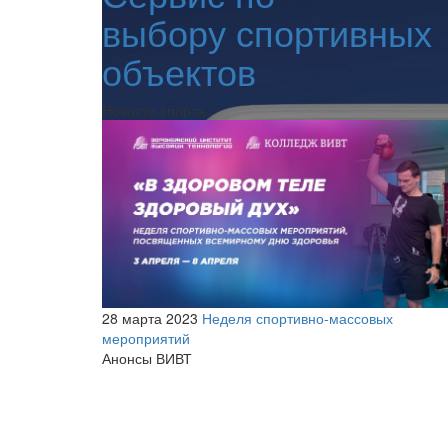
выбору спортивных
объектов
Новости спорта
28 марта 2023
Неделя спортивно-массовых
мероприятий
Анонсы ВИВТ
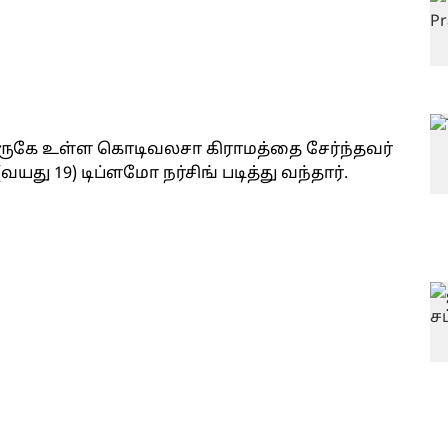
ருகே உள்ள கொடிவலசா கிராமத்தை சேர்ந்தவர்
து 19) டிப்ளமோ நர்சிங் படித்து வந்தார்.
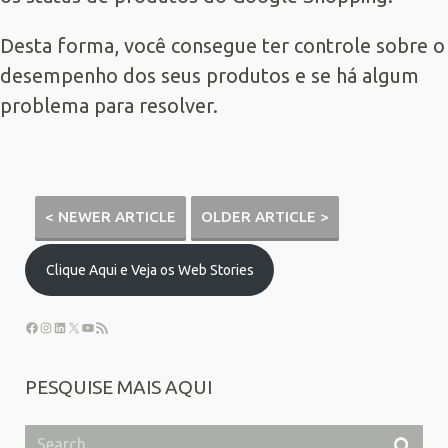
Desta forma, você consegue ter controle sobre o
desempenho dos seus produtos e se há algum
problema para resolver.
< NEWER ARTICLE
OLDER ARTICLE >
Clique Aqui e Veja os Web Stories
PESQUISE MAIS AQUI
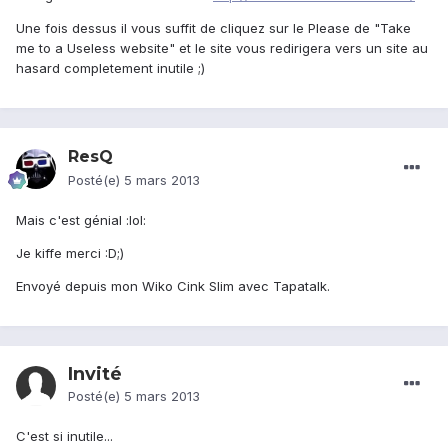
Une fois dessus il vous suffit de cliquez sur le Please de "Take
me to a Useless website" et le site vous redirigera vers un site au
hasard completement inutile ;)
ResQ
Posté(e)
5 mars 2013
Mais c'est génial :lol:
Je kiffe merci :D;)
Envoyé depuis mon Wiko Cink Slim avec Tapatalk.
Invité
Posté(e)
5 mars 2013
C'est si inutile...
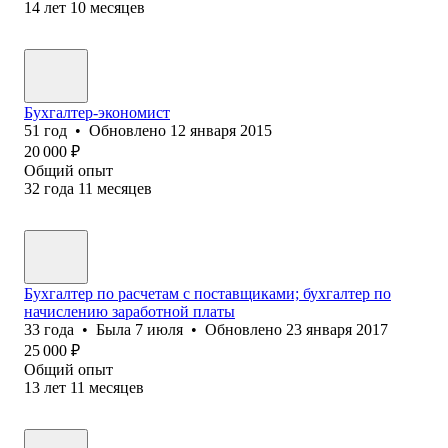
14
лет
10
месяцев
Бухгалтер-экономист
51
год
•
Обновлено
12 января 2015
20 000
₽
Общий опыт
32
года
11
месяцев
Бухгалтер по расчетам с поставщиками; бухгалтер по
начислению заработной платы
33
года
•
Была
7 июля
•
Обновлено
23 января 2017
25 000
₽
Общий опыт
13
лет
11
месяцев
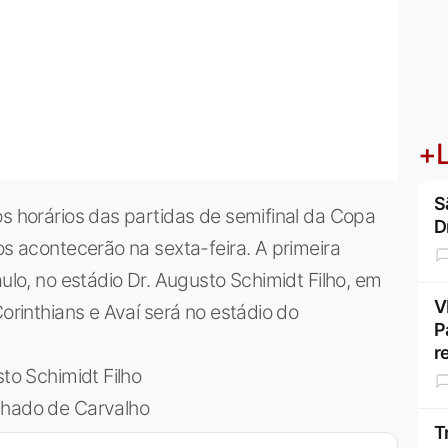
+L
S
os horários das partidas de semifinal da Copa
D
os acontecerão na sexta-feira. A primeira
aulo, no estádio Dr. Augusto Schimidt Filho, em
V
Corinthians e Avaí será no estádio do
P
r
sto Schimidt Filho
chado de Carvalho
T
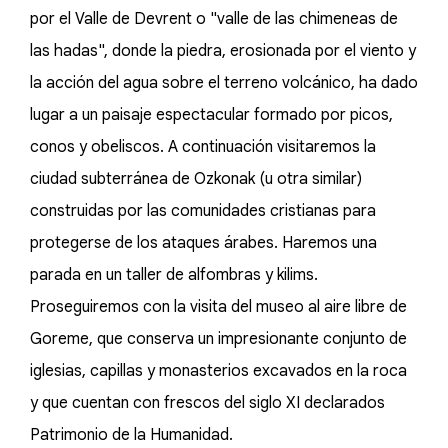
por el Valle de Devrent o "valle de las chimeneas de
las hadas", donde la piedra, erosionada por el viento y
la acción del agua sobre el terreno volcánico, ha dado
lugar a un paisaje espectacular formado por picos,
conos y obeliscos. A continuación visitaremos la
ciudad subterránea de Ozkonak (u otra similar)
construidas por las comunidades cristianas para
protegerse de los ataques árabes. Haremos una
parada en un taller de alfombras y kilims.
Proseguiremos con la visita del museo al aire libre de
Goreme, que conserva un impresionante conjunto de
iglesias, capillas y monasterios excavados en la roca
y que cuentan con frescos del siglo XI declarados
Patrimonio de la Humanidad.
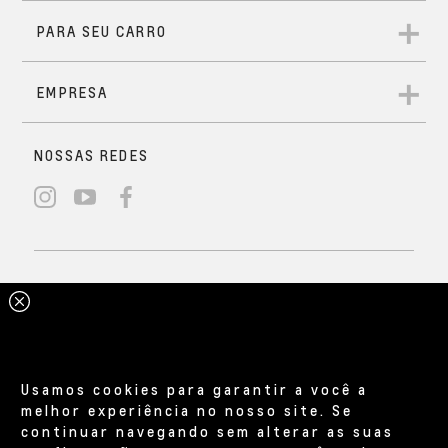
Usamos cookies para garantir a você a
melhor experiência no nosso site. Se
continuar navegando sem alterar as suas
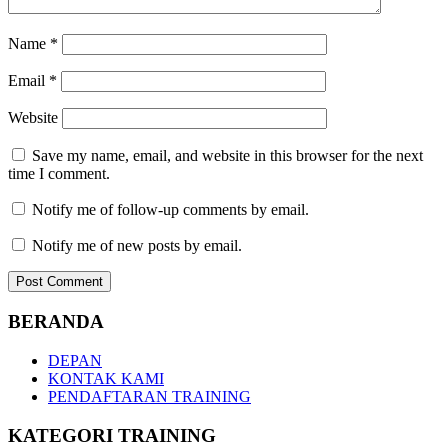
Name
*
Email
*
Website
Save my name, email, and website in this browser for the next
time I comment.
Notify me of follow-up comments by email.
Notify me of new posts by email.
BERANDA
DEPAN
KONTAK KAMI
PENDAFTARAN TRAINING
KATEGORI TRAINING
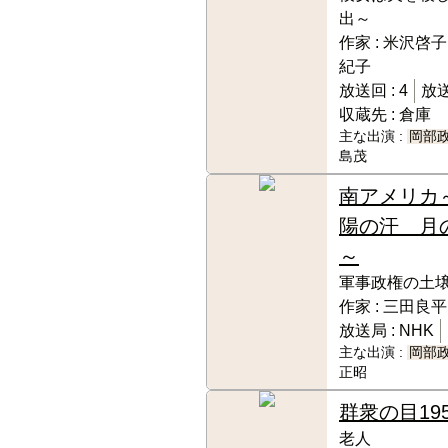
出～
作家 :
米沢啓子
紀子
放送回 :
4
放送
収蔵先 :
倉庫
主な出演 :
岡部
島茂
南アメリカ
陽の汗 月
～
軍事政権の土
作家 :
三田良平
放送局 :
NHK
主な出演 :
岡部
正昭
群衆の目
19
老人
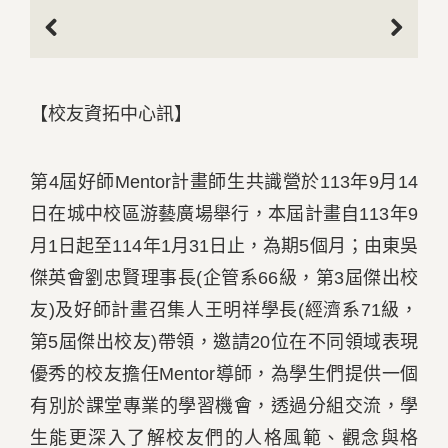
Previous
Next
【校友資拓中心訊】
第4屆好師Mentor計畫師生共識營於113年9月14
日在城中校區游藝廣場舉行，本屆計畫自113年9
月1日起至114年1月31日止，為期5個月；由東吳
傑英會劉忠賢理事長(企管系66級，第3屆傑出校
友)及好師計畫召集人王明祥學長(經濟系71級，
第5屆傑出校友)帶領，邀請20位在不同領域表現
優秀的校友擔任Mentor導師，為學生們提供一個
有別於課堂專業的學習機會，透過分組交流，學
生能更深入了解校友們的人格風範、觀念與格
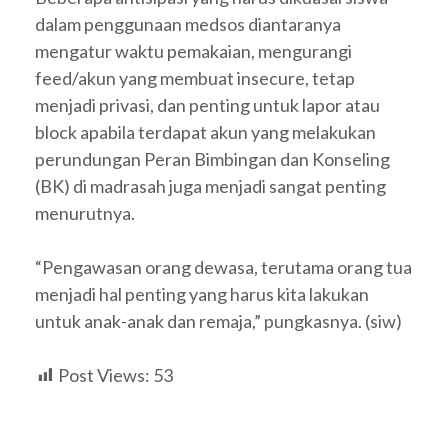
dalam penggunaan medsos diantaranya
mengatur waktu pemakaian, mengurangi
feed/akun yang membuat insecure, tetap
menjadi privasi, dan penting untuk lapor atau
block apabila terdapat akun yang melakukan
perundungan Peran Bimbingan dan Konseling
(BK) di madrasah juga menjadi sangat penting
menurutnya.
“Pengawasan orang dewasa, terutama orang tua
menjadi hal penting yang harus kita lakukan
untuk anak-anak dan remaja,” pungkasnya. (siw)
Post Views:
53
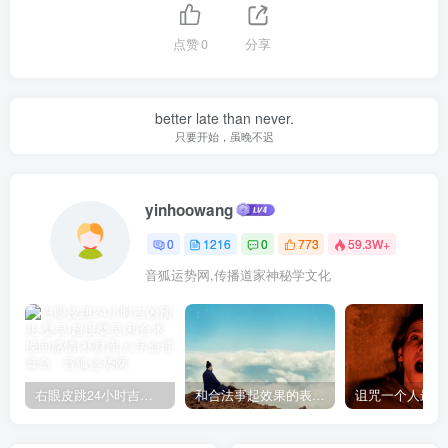
点赞
0
分享
better late than never.
只要开始，虽晚不迟
yinhoowang
0
1216
0
773
59.3W+
音狐运势网,传播道家神秘学文化
右眼皮跳24小时吉凶预兆
和合法事起效果的表现，出现这些就要留意了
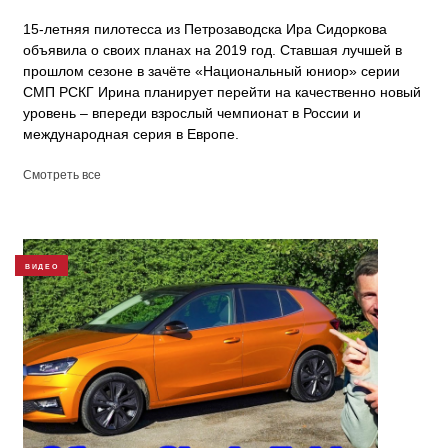
15-летняя пилотесса из Петрозаводска Ира Сидоркова
объявила о своих планах на 2019 год. Ставшая лучшей в
прошлом сезоне в зачёте «Национальный юниор» серии
СМП РСКГ Ирина планирует перейти на качественно новый
уровень – впереди взрослый чемпионат в России и
международная серия в Европе.
Смотреть все
ВИДЕО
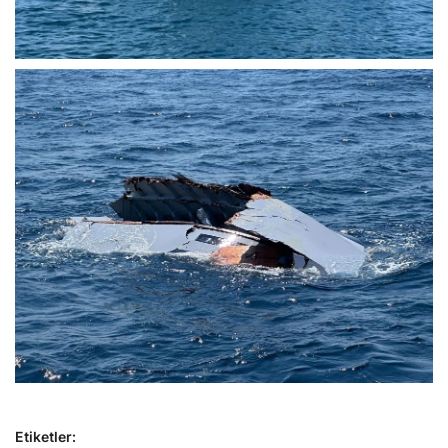
Etiketler:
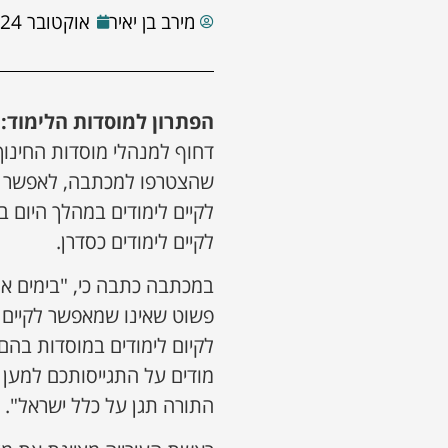
מירב בן יאיר
אוקטובר 24, 2023
הפתרון למוסדות הלימוד:
ר
דחוף למנהלי מוסדות החינו
שהצטרפו למכתבה, לאפשר ל
לקיים לימודים במהלך היום ב
לקיים לימודים כסדרן.
במכתבה כתבה כי, "בימים א
פשוט שאינו שמאפשר לקיים 
לקיום לימודים במוסדות בהם
מודים על התגייסותכם למען יל
התורה תגן על כלל ישראל".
■ ■ ■ ■ ■
### Task item
Copy every one of the lines above without changing them, and omit the pictures from your copy.

### Answer section
выбору спортивных
объектов
Новости спорта
28 марта 2023
Неделя спортивно-массовых
мероприятий
Анонсы ВИВТ
ருகே உள்ள கொடிவலசா கிராமத்தை சேர்ந்தவர்
து 19) டிப்ளமோ நர்சிங் படித்து வந்தார்.
Desta forma, você consegue ter controle sobre o
desempenho dos seus produtos e se há algum
problema para resolver.
< NEWER ARTICLE
OLDER ARTICLE >
Clique Aqui e Veja os Web Stories
PESQUISE MAIS AQUI
Une fois dessus il vous suffit de cliquez sur le Please de "Take
me to a Useless website" et le site vous redirigera vers un site au
hasard completement inutile ;)
ResQ
Posté(e)
5 mars 2013
Mais c'est génial :lol:
Je kiffe merci :D;)
Envoyé depuis mon Wiko Cink Slim avec Tapatalk.
Invité
Posté(e)
5 mars 2013
C'est si inutile...
14
лет
10
месяцев
Бухгалтер-экономист
51
год
•
Обновлено
12 января 2015
20 000
₽
Общий опыт
32
года
11
месяцев
Бухгалтер по расчетам с поставщиками; бухгалтер по
начислению заработной платы
33
года
•
Была
7 июля
•
Обновлено
23 января 2017
25 000
₽
Общий опыт
13
лет
11
месяцев
+L
S
os horários das partidas de semifinal da Copa
D
os acontecerão na sexta-feira. A primeira
aulo, no estádio Dr. Augusto Schimidt Filho, em
V
Corinthians e Avaí será no estádio do
P
r
sto Schimidt Filho
chado de Carvalho
T
por el Valle de Devrent o "valle de las chimeneas de
las hadas", donde la piedra, erosionada por el viento y
la acción del agua sobre el terreno volcánico, ha dado
lugar a un paisaje espectacular formado por picos,
conos y obeliscos. A continuación visitaremos la
ciudad subterránea de Ozkonak (u otra similar)
construidas por las comunidades cristianas para
protegerse de los ataques árabes. Haremos una
parada en un taller de alfombras y kilims.
Proseguiremos con la visita del museo al aire libre de
Goreme, que conserva un impresionante conjunto de
iglesias, capillas y monasterios excavados en la roca
y que cuentan con frescos del siglo XI declarados
Patrimonio de la Humanidad.
Usamos cookies para garantir a você a
melhor experiência no nosso site. Se
continuar navegando sem alterar as suas
Name
*
Email
*
Website
Save my name, email, and website in this browser for the next
time I comment.
Notify me of follow-up comments by email.
Notify me of new posts by email.
BERANDA
DEPAN
KONTAK KAMI
PENDAFTARAN TRAINING
KATEGORI TRAINING
出～
作家 :
米沢啓子
紀子
放送回 :
4
放送
収蔵先 :
倉庫
主な出演 :
岡部
島茂
南アメリカ
陽の汗 月
～
軍事政権の土
作家 :
三田良平
放送局 :
NHK
主な出演 :
岡部
正昭
群衆の目
19
老人
Previous
Next
【校友資拓中心訊】
第4屆好師Mentor計畫師生共識營於113年9月14
日在城中校區游藝廣場舉行，本屆計畫自113年9
月1日起至114年1月31日止，為期5個月；由東吳
傑英會劉忠賢理事長(企管系66級，第3屆傑出校
友)及好師計畫召集人王明祥學長(經濟系71級，
第5屆傑出校友)帶領，邀請20位在不同領域表現
優秀的校友擔任Mentor導師，為學生們提供一個
有別於課堂專業的學習機會，透過分組交流，學
生能更深入了解校友們的人格風範、觀念與格
dalam penggunaan medsos diantaranya
mengatur waktu pemakaian, mengurangi
feed/akun yang membuat insecure, tetap
menjadi privasi, dan penting untuk lapor atau
block apabila terdapat akun yang melakukan
perundungan Peran Bimbingan dan Konseling
(BK) di madrasah juga menjadi sangat penting
menurutnya.
“Pengawasan orang dewasa, terutama orang tua
menjadi hal penting yang harus kita lakukan
untuk anak-anak dan remaja,” pungkasnya. (siw)
Post Views:
53
点赞
0
分享
better late than never.
只要开始，虽晚不迟
yinhoowang
0
1216
0
773
59.3W+
音狐运势网,传播道家神秘学文化
右眼皮跳24小时吉凶预兆
和合法事起效果的表现，出现这些就要留意了
15-летняя пилотесса из Петрозаводска Ира Сидоркова
объявила о своих планах на 2019 год. Ставшая лучшей в
прошлом сезоне в зачёте «Национальный юниор» серии
СМП РСКГ Ирина планирует перейти на качественно новый
уровень – впереди взрослый чемпионат в России и
международная серия в Европе.
Смотреть все
ВИДЕО
Etiketler:
מירב בן יאיר
אוקטובר 24, 2023
הפתרון למוסדות הלימוד:
ר
דחוף למנהלי מוסדות החינו
שהצטרפו למכתבה, לאפשר ל
לקיים לימודים במהלך היום ב
לקיים לימודים כסדרן.
במכתבה כתבה כי, "בימים א
פשוט שאינו שמאפשר לקיים 
לקיום לימודים במוסדות בהם
מודים על התגייסותכם למען יל
התורה תגן על כלל ישראל".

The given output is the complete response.